───── Texte de l'exercice ─────
Il conseille donc à chaque organisme de dresser l'inventaire des marques, brevets et savoir-faire possédés. Ces informations serviront de base aux accords de confidentialité les plus à même de protéger les partenaires du projet. "L'idée, insiste Marc Levieils, est d'assurer à chacun un retour sur investissement."
(1) Étude réalisée par Manutan et le cabinet Bluenove en mai 2014.
Témoignage
"Les produits sont plus adaptés aux demandes et aux usages"
Paul Malignac, directeur général d'Espace Loggia Expansion
Depuis décembre 2013, Espace Loggia, concepteur et fabricant de mobilier "gain de place", édite des meubles en open source et propose aux internautes de télécharger leurs plans gratuitement sur son site internet. Six produits sont déjà disponibles - table, banc, chaise, miroir, tabouret, mange debout - et la liste devrait continuer à s'allonger. "Nous misons sur le potentiel créatif de la communauté, détaille Paul Malignac, le directeur général. La finalité de l'open source est d'améliorer notre offre, de la rendre plus adaptée aux demandes et aux usages."
─────
→ **Consignes de l'exercice**
(a) Recopiez à l'identique le passage du texte de l'exercice qui commence à "Il conseille donc" et se termine à "en mai 2014.".
(b) D'après le texte de l'exercice, depuis quelle date Espace Loggia édite-t-il des meubles en open source ?
───── Données de départ ─────
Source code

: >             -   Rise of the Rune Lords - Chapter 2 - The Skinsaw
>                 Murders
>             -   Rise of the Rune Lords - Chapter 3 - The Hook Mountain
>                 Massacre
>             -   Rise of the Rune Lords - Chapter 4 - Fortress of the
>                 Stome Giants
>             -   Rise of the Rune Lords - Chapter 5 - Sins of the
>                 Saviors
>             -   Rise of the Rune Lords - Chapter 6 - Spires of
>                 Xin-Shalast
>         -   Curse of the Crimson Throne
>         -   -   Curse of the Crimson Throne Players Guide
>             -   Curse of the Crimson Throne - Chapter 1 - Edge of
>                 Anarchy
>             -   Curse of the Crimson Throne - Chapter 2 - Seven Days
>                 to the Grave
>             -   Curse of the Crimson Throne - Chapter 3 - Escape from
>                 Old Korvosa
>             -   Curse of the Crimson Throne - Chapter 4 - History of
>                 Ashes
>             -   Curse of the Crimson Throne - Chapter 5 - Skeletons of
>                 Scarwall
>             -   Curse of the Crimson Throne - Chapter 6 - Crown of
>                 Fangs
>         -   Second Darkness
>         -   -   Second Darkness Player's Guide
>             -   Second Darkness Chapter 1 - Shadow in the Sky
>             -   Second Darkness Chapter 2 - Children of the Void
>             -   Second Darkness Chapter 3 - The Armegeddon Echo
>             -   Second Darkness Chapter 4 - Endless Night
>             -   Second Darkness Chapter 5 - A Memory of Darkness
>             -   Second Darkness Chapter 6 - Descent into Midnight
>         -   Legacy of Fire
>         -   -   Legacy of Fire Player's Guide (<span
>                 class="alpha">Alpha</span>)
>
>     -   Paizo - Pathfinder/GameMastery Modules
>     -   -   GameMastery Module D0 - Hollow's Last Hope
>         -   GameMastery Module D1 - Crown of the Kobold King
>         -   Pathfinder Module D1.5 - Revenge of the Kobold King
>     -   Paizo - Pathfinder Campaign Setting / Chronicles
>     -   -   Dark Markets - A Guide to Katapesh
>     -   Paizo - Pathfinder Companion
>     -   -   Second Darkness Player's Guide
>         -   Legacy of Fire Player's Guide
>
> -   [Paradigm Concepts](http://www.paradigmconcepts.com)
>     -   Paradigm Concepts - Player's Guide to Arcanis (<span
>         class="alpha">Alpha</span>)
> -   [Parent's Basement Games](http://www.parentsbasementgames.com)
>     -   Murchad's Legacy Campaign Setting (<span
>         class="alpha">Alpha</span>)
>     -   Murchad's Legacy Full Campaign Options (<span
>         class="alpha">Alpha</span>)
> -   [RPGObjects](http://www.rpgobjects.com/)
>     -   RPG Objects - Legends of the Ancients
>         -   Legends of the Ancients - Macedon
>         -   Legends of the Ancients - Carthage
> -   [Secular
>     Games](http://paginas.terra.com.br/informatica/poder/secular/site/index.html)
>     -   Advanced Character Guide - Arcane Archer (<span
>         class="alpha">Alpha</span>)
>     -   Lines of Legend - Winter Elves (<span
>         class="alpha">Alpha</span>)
─────
→ **Corrigé de l'exercice**
(a)
Il conseille donc à chaque organisme de dresser l'inventaire des marques, brevets et savoir-faire possédés. Ces informations serviront de base aux accords de confidentialité les plus à même de protéger les partenaires du projet. "L'idée, insiste Marc Levieils, est d'assurer à chacun un retour sur investissement."
(1) Étude réalisée par Manutan et le cabinet Bluenove en mai 2014.

(b) Depuis décembre 2013.